● **Your objective**: Print the records below exactly, omitting all pictures.

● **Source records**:
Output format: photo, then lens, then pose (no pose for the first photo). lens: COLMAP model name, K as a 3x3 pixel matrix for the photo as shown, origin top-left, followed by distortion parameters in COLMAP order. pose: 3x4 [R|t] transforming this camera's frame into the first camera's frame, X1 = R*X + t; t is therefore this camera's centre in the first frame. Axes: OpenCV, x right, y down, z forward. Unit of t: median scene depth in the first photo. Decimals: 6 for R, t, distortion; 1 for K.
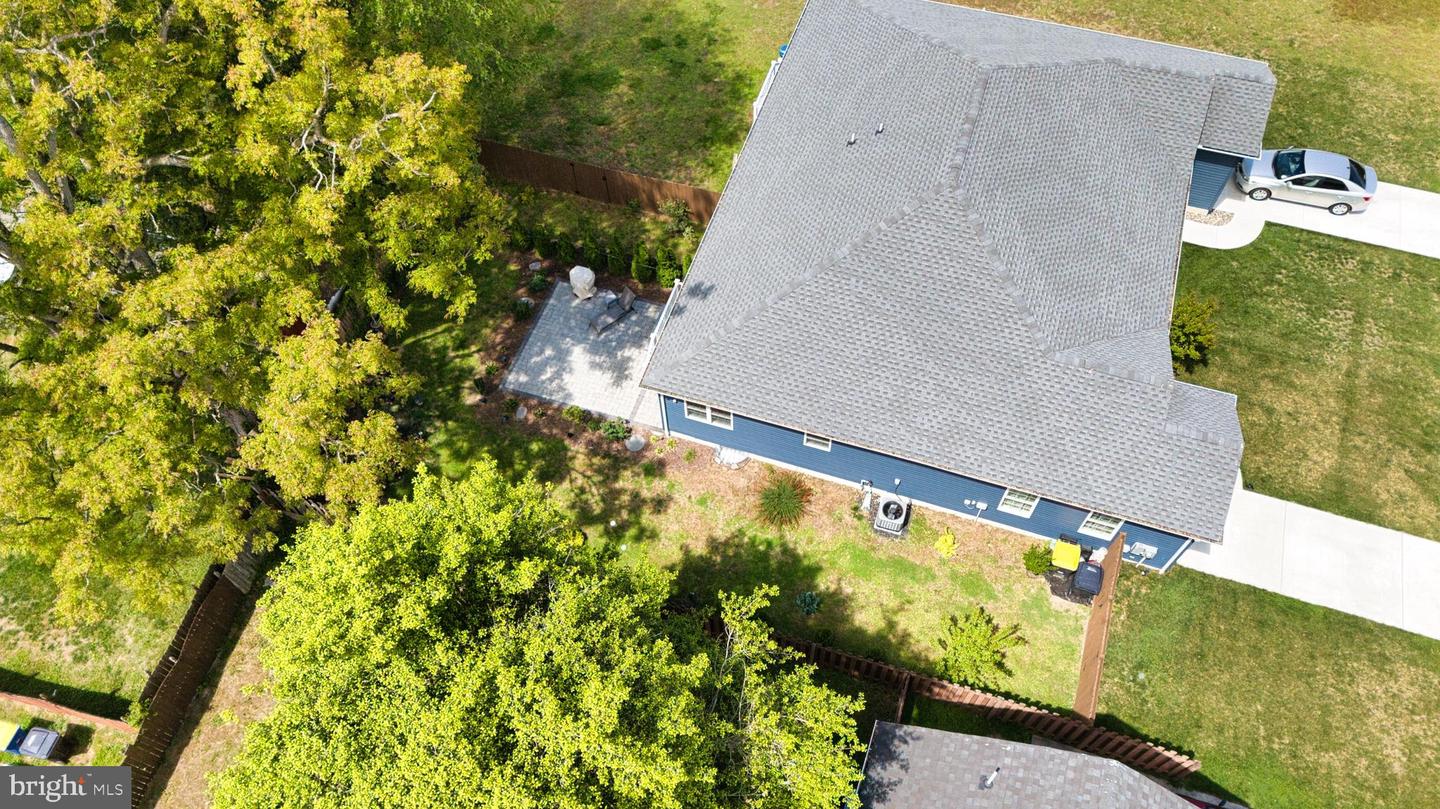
lens RADIAL K [[1019.3, 0, 727.3], [0, 1019.3, 404.6], [0, 0, 1]] dist [0.073193, -0.069031]
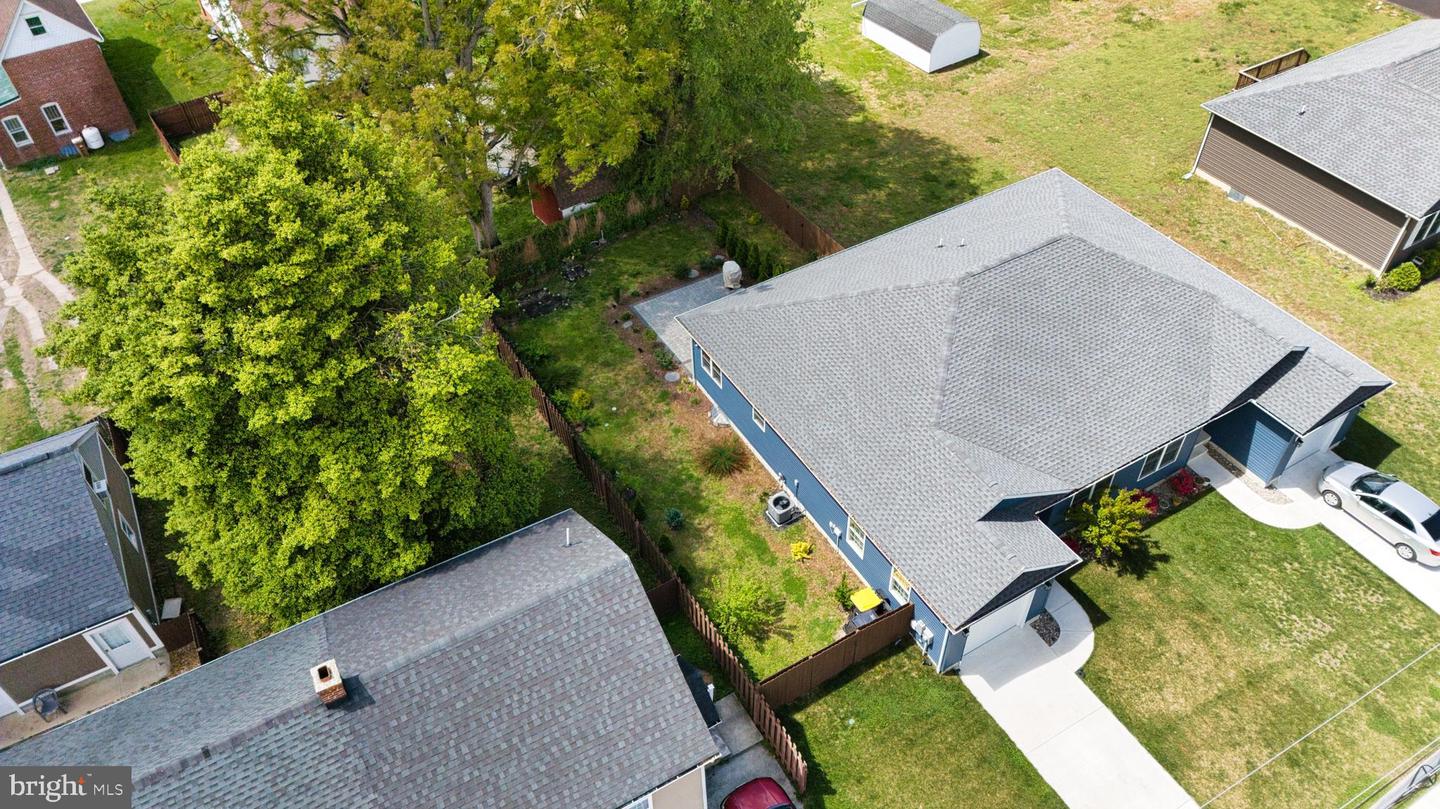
lens RADIAL K [[1019.3, 0, 727.3], [0, 1019.3, 404.6], [0, 0, 1]] dist [0.073193, -0.069031]
pose [[0.754974, 0.462882, -0.464494, 0.577833], [-0.555773, 0.827610, -0.078599, 0.130102], [0.348038, 0.317494, 0.882081, -0.084221]]
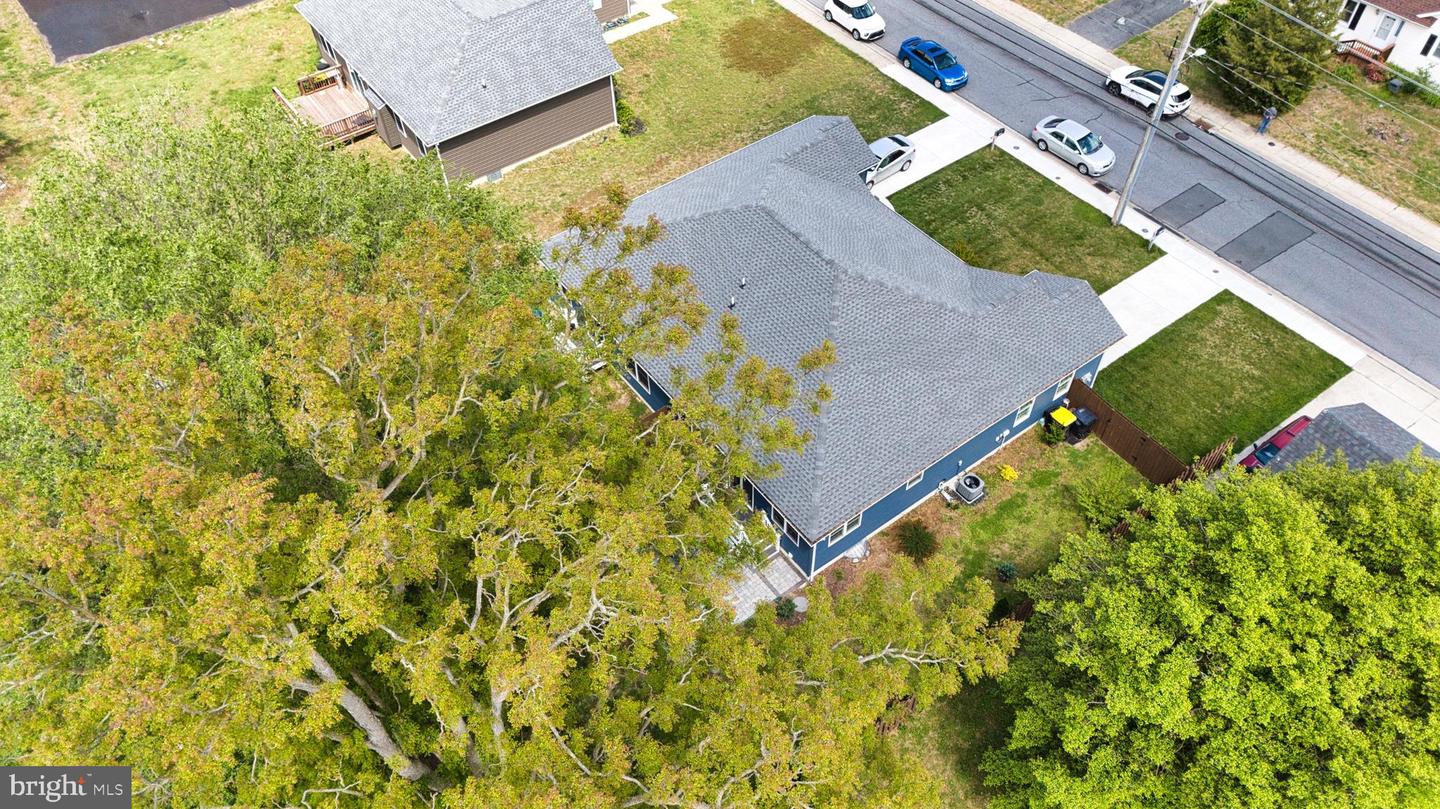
lens RADIAL K [[1019.3, 0, 727.3], [0, 1019.3, 404.6], [0, 0, 1]] dist [0.073193, -0.069031]
pose [[0.570688, -0.617327, 0.541500, -0.624438], [0.701273, 0.709472, 0.069748, -0.260741], [-0.427237, 0.339935, 0.837803, 0.013358]]
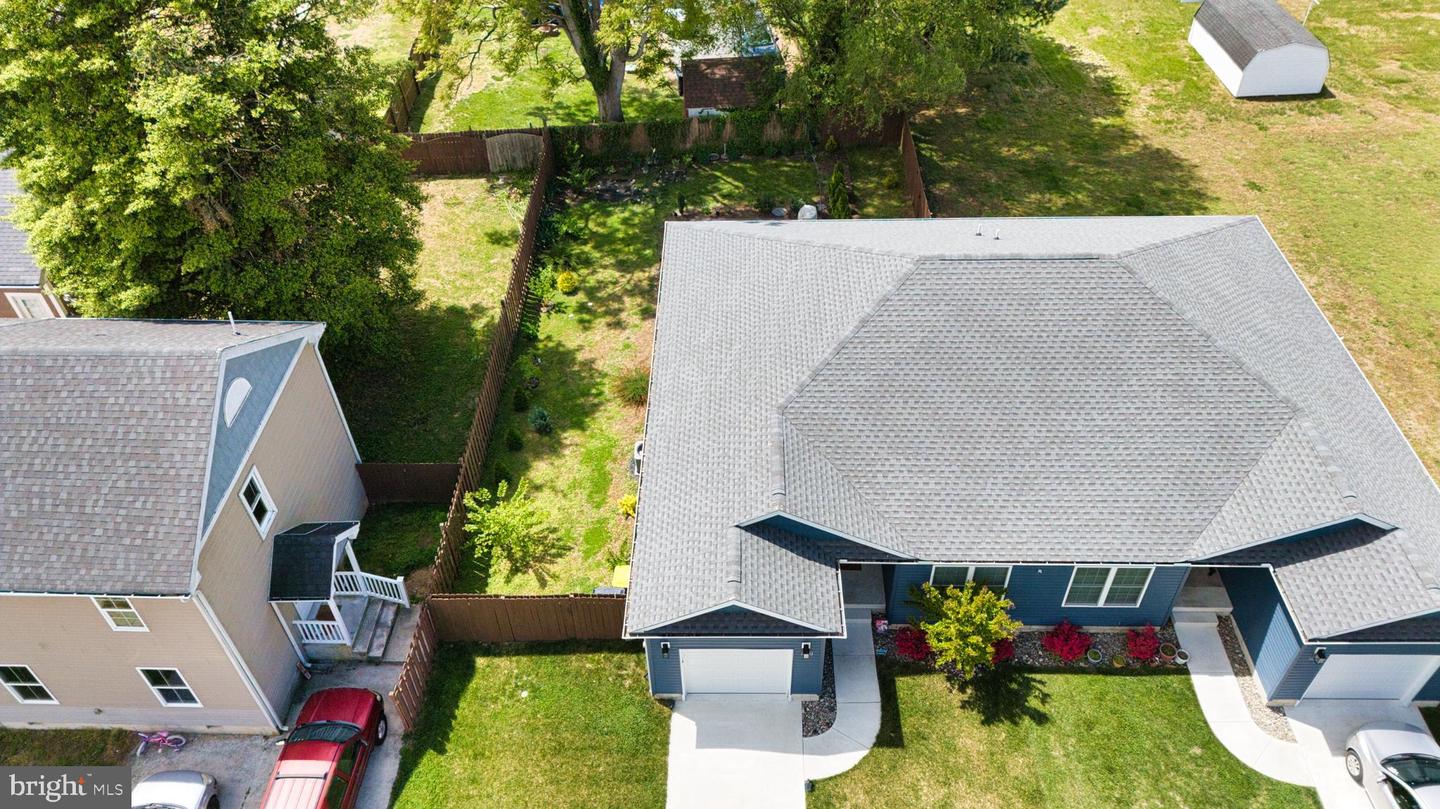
lens RADIAL K [[1019.3, 0, 727.3], [0, 1019.3, 404.6], [0, 0, 1]] dist [0.073193, -0.069031]
pose [[0.300528, 0.659525, -0.688992, 0.797517], [-0.807463, 0.560410, 0.184238, -0.157746], [0.507627, 0.500967, 0.700961, 0.312168]]
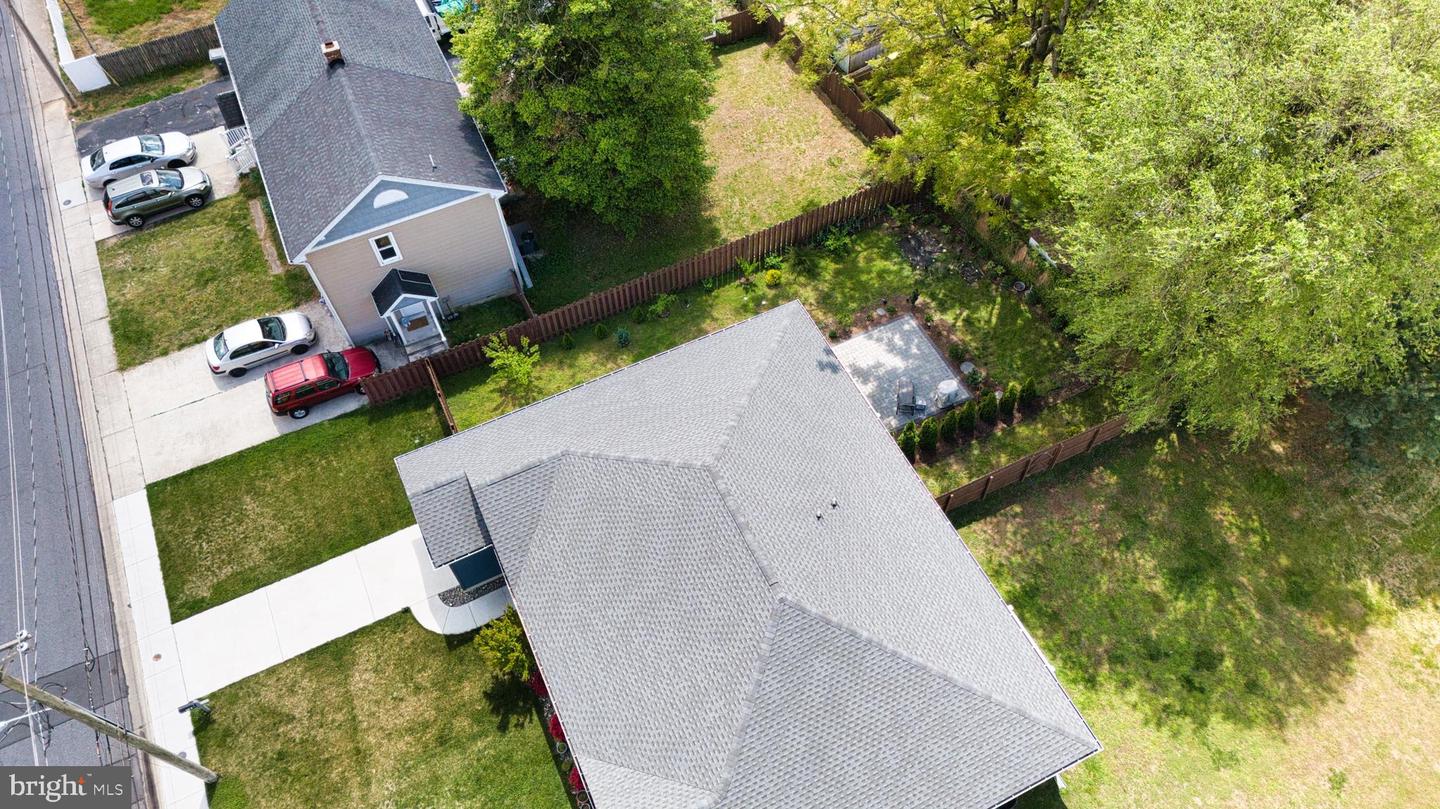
lens RADIAL K [[1019.3, 0, 727.3], [0, 1019.3, 404.6], [0, 0, 1]] dist [0.073193, -0.069031]
pose [[-0.716398, 0.597324, -0.360526, 0.514675], [-0.581624, -0.225904, 0.781461, -0.980781], [0.385341, 0.769527, 0.509255, 0.354702]]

● **Task solution**:
Output format: photo, then lens, then pose (no pose for the first photo). lens: COLMAP model name, K as a 3x3 pixel matrix for the photo as shown, origin top-left, followed by distortion parameters in COLMAP order. pose: 3x4 [R|t] transforming this camera's frame into the first camera's frame, X1 = R*X + t; t is therefore this camera's centre in the first frame. Axes: OpenCV, x right, y down, z forward. Unit of t: median scene depth in the first photo. Decimals: 6 for R, t, distortion; 1 for K.
lens RADIAL K [[1019.3, 0, 727.3], [0, 1019.3, 404.6], [0, 0, 1]] dist [0.073193, -0.069031]
lens RADIAL K [[1019.3, 0, 727.3], [0, 1019.3, 404.6], [0, 0, 1]] dist [0.073193, -0.069031]
pose [[0.754974, 0.462882, -0.464494, 0.577833], [-0.555773, 0.827610, -0.078599, 0.130102], [0.348038, 0.317494, 0.882081, -0.084221]]
lens RADIAL K [[1019.3, 0, 727.3], [0, 1019.3, 404.6], [0, 0, 1]] dist [0.073193, -0.069031]
pose [[0.570688, -0.617327, 0.541500, -0.624438], [0.701273, 0.709472, 0.069748, -0.260741], [-0.427237, 0.339935, 0.837803, 0.013358]]
lens RADIAL K [[1019.3, 0, 727.3], [0, 1019.3, 404.6], [0, 0, 1]] dist [0.073193, -0.069031]
pose [[0.300528, 0.659525, -0.688992, 0.797517], [-0.807463, 0.560410, 0.184238, -0.157746], [0.507627, 0.500967, 0.700961, 0.312168]]
lens RADIAL K [[1019.3, 0, 727.3], [0, 1019.3, 404.6], [0, 0, 1]] dist [0.073193, -0.069031]
pose [[-0.716398, 0.597324, -0.360526, 0.514675], [-0.581624, -0.225904, 0.781461, -0.980781], [0.385341, 0.769527, 0.509255, 0.354702]]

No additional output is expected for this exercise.